Ermittler filzen Professoren-Büro
Verdacht: Ein Dozent soll unter anderem Fördergelder missbraucht und Diplomarbeiten verkauft haben.
<strong>Krefeld. Punkt 10 Uhr hat die Hochschule Niederrhein an der Reinarzstraße am Donnerstag seltenen Besuch bekommen: Polizei und Staatsanwaltschaft beschlagnahmten Unterlagen und Computer-Festplatten im Büro eines Maschinenbau-Professors. Ihm wird unter anderem vorgeworfen, Fördergelder missbraucht und Diplomarbeiten von Studenten verkauft zu haben. Zudem soll er Studenten an anderen Stellen als in den Förderprogrammen vorgesehen eingesetzt und mit einer ganzen Latte ungenehmigter Nebentätigkeiten Geld in die eigene Tasche gewirtschaftet haben.
Verdacht gegen den Dozenten besteht bereits seit Monaten
Staatsanwalt Hans Dieter Menden bestätigt gegenüber der WZ die Durchsuchung: "Die Vorwürfe sammelten sich im Laufe von Monaten." Auch bei Maschinenbau-Unternehmen in Krefeld, Kempen, Willich, Moers und anderen Städten suchen die Ermittlungsbehörden nach Unterlagen.
Ein Disziplinarverfahren innerhalb der Hochschule ist bereits vor geraumer Zeit eingeleitet worden, sagt Sprecher Rudolf Haupt. Von einer Suspendierung hat Hochschulrektor Professor Hermann Ostendorf bisher abgesehen. "Das wäre die äußerste Konsequenz am Ende des Disziplinarverfahrens", erklärt Haupt. Der beschuldigte Dozent könne deshalb normal weiterarbeiten. Die interne Untersuchung laufe parallel zu den Ermittlungen der Staatsanwaltschaft.
Wie Haupt weiter sagt, habe die Hochschule die Ermittlungen selbst ins Rollen gebracht. "Es gab den Verdacht auf Unregelmäßigkeiten. Deshalb haben wir die Staatsanwaltschaft informiert." Die habe bisher sehr diskret ermittelt. Bis Donnerstag.
Missbraucht haben soll der Dozent vor allem Fördergelder der Arbeitsgemeinschaft industrieller Forschungsvereinigungen (AiF) in Köln und aus einem Programm "Pro-Inno II" des Bundeswirtschaftsministeriums, das der "Erhöhung der Innovationskompetenz mittelständischer Unternehmen" gilt - und zwar in Deutschland. Der Hochschullehrer wird verdächtigt, die Ergebnisse aber nach Asien verkauft zu haben.
Der angenommene Schaden lässt sich bislang noch nicht beziffern. Wahrscheinlich liegt er aber in einer Größenordnung von mehreren hunderttausend Euro.
Untersucht wird auch die Handhabung von Drittmittel-Verträgen mit Unternehmen wie etwa einer Kempener Maschinenfabrik. Sie soll bei dem Professor Entwicklungsarbeiten in Höhe von rund 200000 Euro in Auftrag gegeben haben. Ob der Vertrag überhaupt abgeschlossen werden durfte, wird geprüft.

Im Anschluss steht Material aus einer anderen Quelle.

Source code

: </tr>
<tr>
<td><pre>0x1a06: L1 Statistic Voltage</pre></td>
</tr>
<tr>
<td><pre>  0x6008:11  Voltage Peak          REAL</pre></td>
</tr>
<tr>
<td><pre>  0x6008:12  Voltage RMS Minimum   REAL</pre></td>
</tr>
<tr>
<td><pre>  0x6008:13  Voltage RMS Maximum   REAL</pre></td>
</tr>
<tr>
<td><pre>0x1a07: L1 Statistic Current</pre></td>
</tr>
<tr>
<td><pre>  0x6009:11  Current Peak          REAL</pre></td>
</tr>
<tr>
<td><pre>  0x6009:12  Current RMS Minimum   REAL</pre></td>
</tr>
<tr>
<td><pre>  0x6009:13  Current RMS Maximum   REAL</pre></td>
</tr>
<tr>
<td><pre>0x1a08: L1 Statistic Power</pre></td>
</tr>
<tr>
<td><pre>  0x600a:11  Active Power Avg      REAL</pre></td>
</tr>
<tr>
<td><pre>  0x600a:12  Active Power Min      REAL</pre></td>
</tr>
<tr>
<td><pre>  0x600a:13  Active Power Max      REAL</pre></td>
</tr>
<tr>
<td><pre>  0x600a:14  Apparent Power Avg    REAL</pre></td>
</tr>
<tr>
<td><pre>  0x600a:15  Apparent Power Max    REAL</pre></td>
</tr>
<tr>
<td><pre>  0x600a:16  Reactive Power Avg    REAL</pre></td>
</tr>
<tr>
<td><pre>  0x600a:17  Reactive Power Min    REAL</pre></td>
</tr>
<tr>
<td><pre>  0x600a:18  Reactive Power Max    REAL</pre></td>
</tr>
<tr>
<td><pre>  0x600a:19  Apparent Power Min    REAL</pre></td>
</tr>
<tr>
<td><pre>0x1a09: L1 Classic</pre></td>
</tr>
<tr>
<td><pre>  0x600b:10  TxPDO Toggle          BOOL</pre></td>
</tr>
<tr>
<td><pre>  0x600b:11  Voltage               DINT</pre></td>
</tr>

Schon im Sommer hatte sich eine Staatsanwältin mit den Vorwürfen gegen den Hochschullehrer befasst. Dabei konzentrierte sie sich unter anderem auf den nicht erlaubten Verkauf von Diplomarbeiten an ein Unternehmen in Willich und die Bezahlung von Diplomanden aus Projektmitteln, die anderweitig einzusetzen waren.
Fördermittel: Der Hochschuldozent steht im Verdacht, insbesondere Gelder der Arbeitsgemeinschaft industrieller Forschungsvereinigungen (AiF), Köln, falsch verwendet zu haben.
Arbeitsgemeinschaft: Die AiF fördert Forschung und Entwicklung zugunsten kleiner und mittlerer Unternehmen. Als Träger der industriellen Gemeinschaftsforschung und weiterer Förderprogramme des Bundes setzt sich die AiF für die Leistungsfähigkeit des Mittelstandes ein.